In an interview with St. Kitts and Nevis Information Service (SKNIS) on Thursday, March 31, one enumerator, Mrs. Carla Mills-Diamond, said that it was extremely important for her to participate in the Population and Housing Census especially given its significance.
“I became a volunteer for this exercise because I recognize the importance of having statistics. Statistics drive decisions for us. If we want to provide statistics to be a part of any international body it is really important that we have captured that data and we have captured it accurately,” said Mrs. Mills-Diamond.
She noted that the training is vital as it prepares enumerators to face unforeseen challenges.
“I do understand the importance of training because we are going to meet with people with different personalities and for persons who would have had different ways of looking at the Census the process can be intrusive and if you are not properly trained you can meet up on some sensitive aspects that could really make persons uncomfortable,” said Mrs. Mills-Diamond. “So, I think it is quite fitting that we get the training so that when we go into the field we know how to handle certain situations.”

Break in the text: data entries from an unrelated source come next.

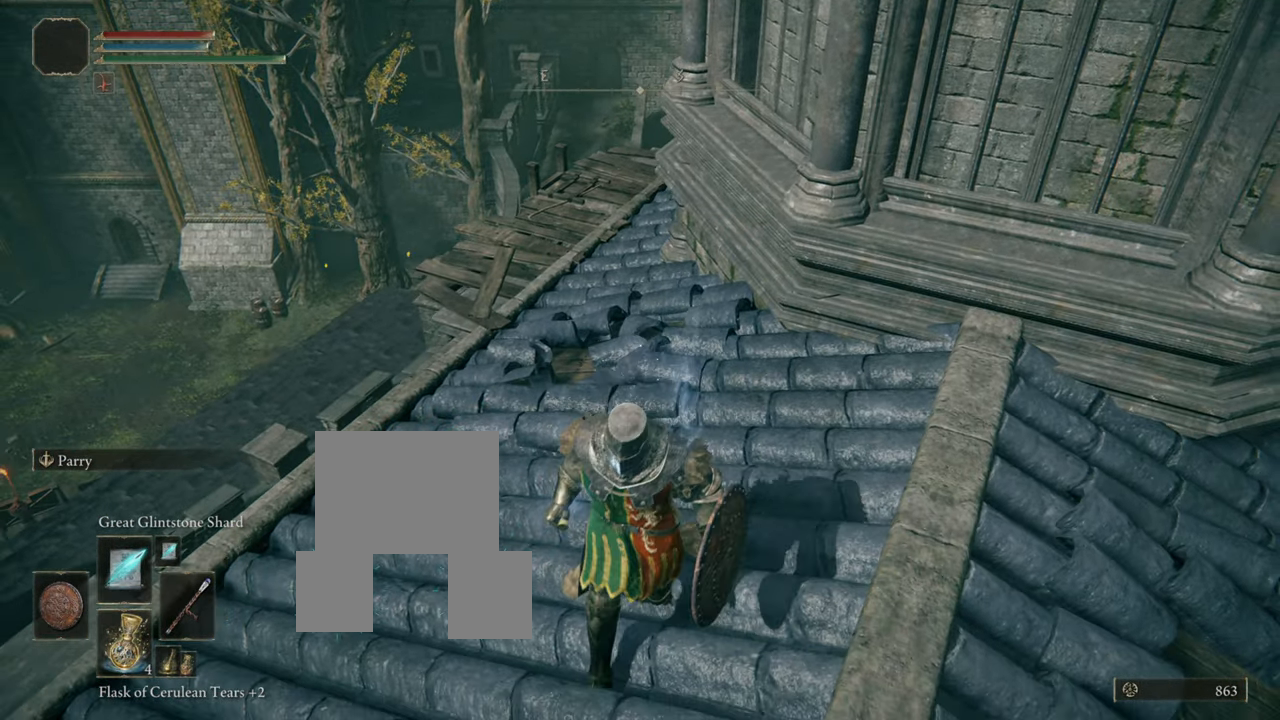
{"buttons": [], "left_stick": "center", "right_stick": "center", "events": [[267, "left_stick", "up-left"], [400, "left_stick", "center"]]}
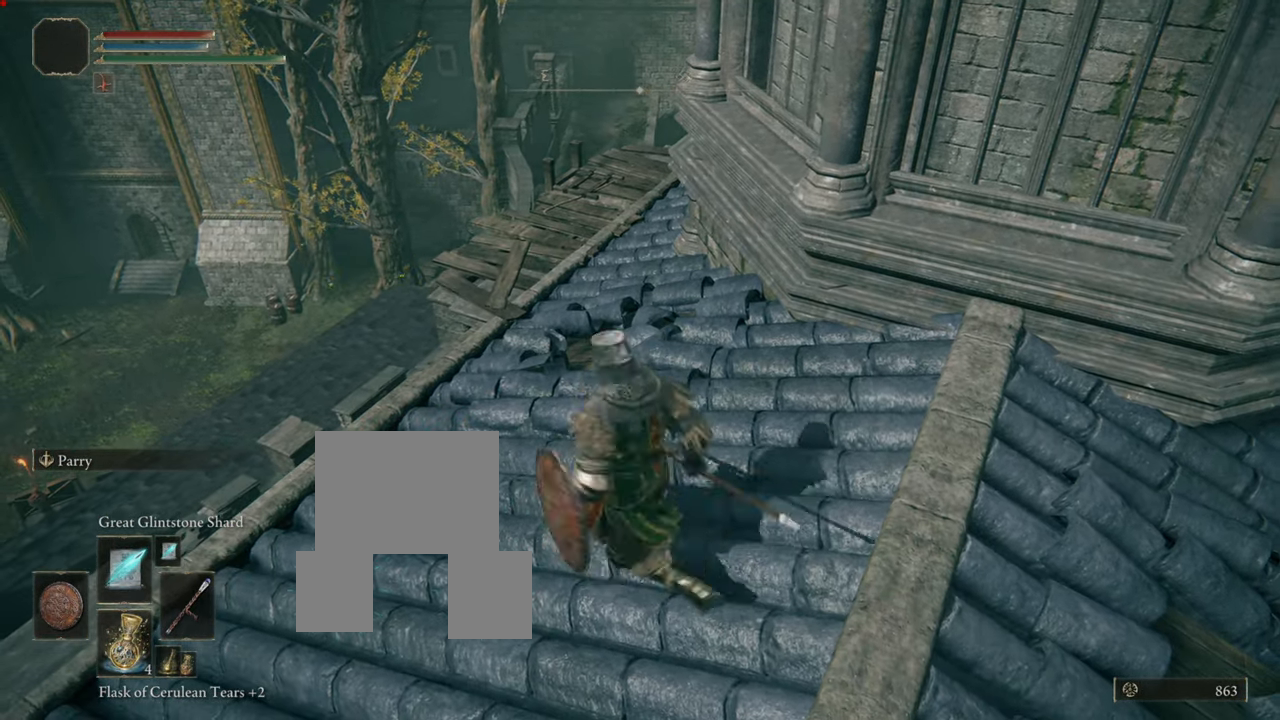
{"buttons": [], "left_stick": "center", "right_stick": "center", "events": []}
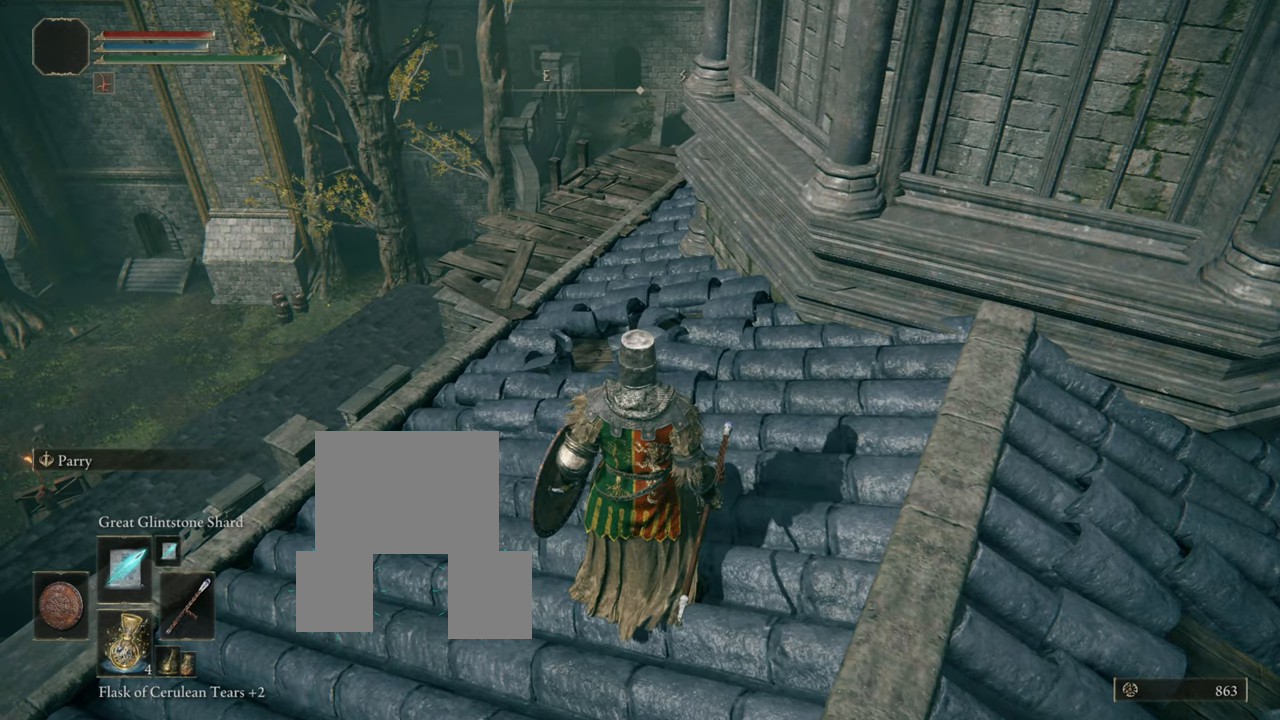
{"buttons": [], "left_stick": "center", "right_stick": "center", "events": []}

Another enumerator, Craig McDowell, shared similar sentiments, adding that the onus is on the trainees to be professional while in the field.
“We need to be on our p’s and q’s so that we can go out in the field and get the correct information so that the objective of the Census can be met,” said Mr. McDowell. “It is up to us to convince and persuade the individuals to participate in the process. This process benefits us all and it is important that we do our part to be counted.
One aspect of the Census process that is of critical importance to the enumerators is the fact that they had to take an Oath of Confidentiality. Mrs. Mills-Diamond said that after going through the questionnaire she understood the importance of secrecy, adding that the general public will require the assurance that the information they give will not be disclosed.